SINGLE IN THE CITY: The dating Buddha
First Posted: 1/7/2014
In recent decades, Buddhism and its various forms have become en vogue in Western cultures, including the United States. And it could be applied to almost anything — even dating. As a yoga and meditation practitioner, I find the following concepts useful in my own life, and, perhaps, you will, too.
The Dharma, or the teachings of the Buddha, contains several key concepts that, whether you practice Buddhism or not, are general enough that they can be applied to your dating life.
1. Mindfulness. Zen, Tibetan, or Mahayana Buddhism… the concept of mindfulness, a central Buddhist idea, invites practitioners to become aware of, and live in, the present moment, no matter the particular tradition. Whether married, single, or dating, mindfulness remains a useful tool, helping to ground the individual in the here and now, allowing the practitioner to, for instance, listen deeply to their partner, making for improved communication between individuals and, ultimately, for a better relationship.

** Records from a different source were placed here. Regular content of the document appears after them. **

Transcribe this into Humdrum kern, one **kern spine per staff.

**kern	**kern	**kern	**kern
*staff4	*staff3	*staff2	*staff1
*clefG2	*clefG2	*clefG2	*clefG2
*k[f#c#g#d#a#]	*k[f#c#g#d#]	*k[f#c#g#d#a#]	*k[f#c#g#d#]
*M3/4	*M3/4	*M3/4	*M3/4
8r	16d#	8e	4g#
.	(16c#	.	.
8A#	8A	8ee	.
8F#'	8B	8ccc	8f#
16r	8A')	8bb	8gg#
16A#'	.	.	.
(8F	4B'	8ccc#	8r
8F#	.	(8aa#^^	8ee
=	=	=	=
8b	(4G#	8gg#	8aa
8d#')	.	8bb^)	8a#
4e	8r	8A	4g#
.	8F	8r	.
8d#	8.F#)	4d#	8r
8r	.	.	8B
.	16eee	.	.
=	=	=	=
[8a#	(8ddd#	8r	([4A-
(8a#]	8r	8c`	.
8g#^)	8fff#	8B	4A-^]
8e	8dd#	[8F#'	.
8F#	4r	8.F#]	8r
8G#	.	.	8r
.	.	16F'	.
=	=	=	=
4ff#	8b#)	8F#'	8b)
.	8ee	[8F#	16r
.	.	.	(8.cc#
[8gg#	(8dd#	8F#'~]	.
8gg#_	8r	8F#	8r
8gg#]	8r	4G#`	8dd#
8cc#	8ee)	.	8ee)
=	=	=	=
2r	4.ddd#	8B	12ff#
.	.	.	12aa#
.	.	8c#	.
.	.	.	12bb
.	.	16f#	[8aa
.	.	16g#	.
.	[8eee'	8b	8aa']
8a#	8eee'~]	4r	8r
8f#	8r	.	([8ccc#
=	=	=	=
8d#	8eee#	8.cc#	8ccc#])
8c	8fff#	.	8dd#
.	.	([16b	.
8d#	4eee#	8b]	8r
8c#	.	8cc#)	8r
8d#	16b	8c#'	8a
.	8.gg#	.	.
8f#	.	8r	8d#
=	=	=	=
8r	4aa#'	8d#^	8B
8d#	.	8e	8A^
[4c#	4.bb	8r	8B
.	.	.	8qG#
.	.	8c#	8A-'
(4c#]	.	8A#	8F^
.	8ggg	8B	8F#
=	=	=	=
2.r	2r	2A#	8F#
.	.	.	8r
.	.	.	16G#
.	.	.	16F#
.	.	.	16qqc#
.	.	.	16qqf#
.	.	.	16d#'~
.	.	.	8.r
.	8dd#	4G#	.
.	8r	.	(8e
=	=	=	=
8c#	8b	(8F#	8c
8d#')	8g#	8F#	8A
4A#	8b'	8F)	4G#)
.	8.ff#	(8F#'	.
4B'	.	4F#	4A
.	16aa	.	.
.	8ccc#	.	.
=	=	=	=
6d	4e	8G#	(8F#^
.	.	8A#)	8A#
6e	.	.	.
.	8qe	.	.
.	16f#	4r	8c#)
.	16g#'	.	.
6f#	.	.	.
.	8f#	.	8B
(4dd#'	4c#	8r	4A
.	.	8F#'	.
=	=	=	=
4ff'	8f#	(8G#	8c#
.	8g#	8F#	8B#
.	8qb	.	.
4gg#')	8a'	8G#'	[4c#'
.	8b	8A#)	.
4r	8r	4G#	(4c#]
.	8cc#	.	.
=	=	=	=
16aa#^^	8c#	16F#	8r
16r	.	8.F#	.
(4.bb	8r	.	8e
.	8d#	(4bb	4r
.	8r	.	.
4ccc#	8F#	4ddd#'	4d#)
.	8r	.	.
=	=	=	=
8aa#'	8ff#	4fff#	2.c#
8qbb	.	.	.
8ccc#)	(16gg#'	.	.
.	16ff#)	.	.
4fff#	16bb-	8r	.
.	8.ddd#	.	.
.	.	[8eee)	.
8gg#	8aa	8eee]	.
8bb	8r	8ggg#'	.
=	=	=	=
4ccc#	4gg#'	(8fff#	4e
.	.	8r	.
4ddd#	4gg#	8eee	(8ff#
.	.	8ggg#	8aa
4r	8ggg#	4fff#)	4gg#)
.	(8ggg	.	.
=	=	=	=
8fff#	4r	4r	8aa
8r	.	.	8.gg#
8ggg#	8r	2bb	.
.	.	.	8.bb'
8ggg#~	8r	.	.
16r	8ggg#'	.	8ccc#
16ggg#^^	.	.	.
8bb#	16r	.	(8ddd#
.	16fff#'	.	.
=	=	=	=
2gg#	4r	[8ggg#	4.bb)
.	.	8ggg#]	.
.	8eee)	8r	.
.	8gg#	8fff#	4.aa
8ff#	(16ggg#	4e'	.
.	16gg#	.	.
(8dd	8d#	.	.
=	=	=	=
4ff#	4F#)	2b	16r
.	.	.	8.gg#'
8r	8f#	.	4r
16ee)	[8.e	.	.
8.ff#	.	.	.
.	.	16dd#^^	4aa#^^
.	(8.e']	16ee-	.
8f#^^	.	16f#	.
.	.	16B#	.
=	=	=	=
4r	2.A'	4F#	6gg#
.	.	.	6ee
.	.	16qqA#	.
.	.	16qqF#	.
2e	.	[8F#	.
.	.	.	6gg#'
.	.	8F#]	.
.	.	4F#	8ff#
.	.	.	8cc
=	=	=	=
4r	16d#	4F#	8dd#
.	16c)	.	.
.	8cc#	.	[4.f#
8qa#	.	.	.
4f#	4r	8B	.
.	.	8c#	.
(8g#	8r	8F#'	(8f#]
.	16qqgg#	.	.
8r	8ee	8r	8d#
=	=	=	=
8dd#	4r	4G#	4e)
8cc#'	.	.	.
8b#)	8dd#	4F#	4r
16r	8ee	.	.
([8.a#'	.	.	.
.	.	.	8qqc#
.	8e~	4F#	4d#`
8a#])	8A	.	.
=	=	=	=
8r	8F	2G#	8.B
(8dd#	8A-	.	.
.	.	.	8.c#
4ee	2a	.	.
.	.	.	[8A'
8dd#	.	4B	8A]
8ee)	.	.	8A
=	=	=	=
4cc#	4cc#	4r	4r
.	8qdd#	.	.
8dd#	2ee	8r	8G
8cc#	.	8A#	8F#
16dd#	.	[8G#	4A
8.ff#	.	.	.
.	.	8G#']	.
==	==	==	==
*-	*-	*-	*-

2. Impermanence. The idea that nothing lasts forever — impermanence — stands as an important Buddhist teaching, especially if a breakup commences. At times, we may have the tendency to become too attached to things — to people, to places and to events. Recognizing the impermanence of things may “soften the blow,” sort to speak, and allow us to come to terms with a loss in the context of a breakup or otherwise.
3. Nonviolence. In this respect, nonviolence does not only apply to angry, physical acts of violence, but also to acts of emotional or psychological violence. The Buddhist concept of nonviolence invites us to use restraint in speech, if we are, for example, engaged in an argument with our significant other or, say, unable to reach a peaceful resolution to a problem. Nonviolence is a key concept — that is, it challenges us to remain peaceful and calm and mindful.
4. The Four Noble Truths. According to Buddhism, life, at its core, contains suffering. Acknowledging this holds as the first step toward obtaining enlightenment. The Four Noble Truths explore this in more detail. And, let’s face it: interpersonal, romantic relationships can cause major suffering. Awareness of that suffering persists as an important way to combat it.
5. The Bodhisattva. In his book “The Art of Happiness,” His Holiness the Dalai Lama expands more on the concept of the Bodhisattva, defining it as “awakening warrior” or “one who, out of love and compassion, has obtained a mental state characterized by the genuine aspiration to attain full enlightenment in order to benefit all beings.” Becoming a “relationship Bodhisattva,” one who seeks an enlightened state for the benefit of their significant other and others, remains important.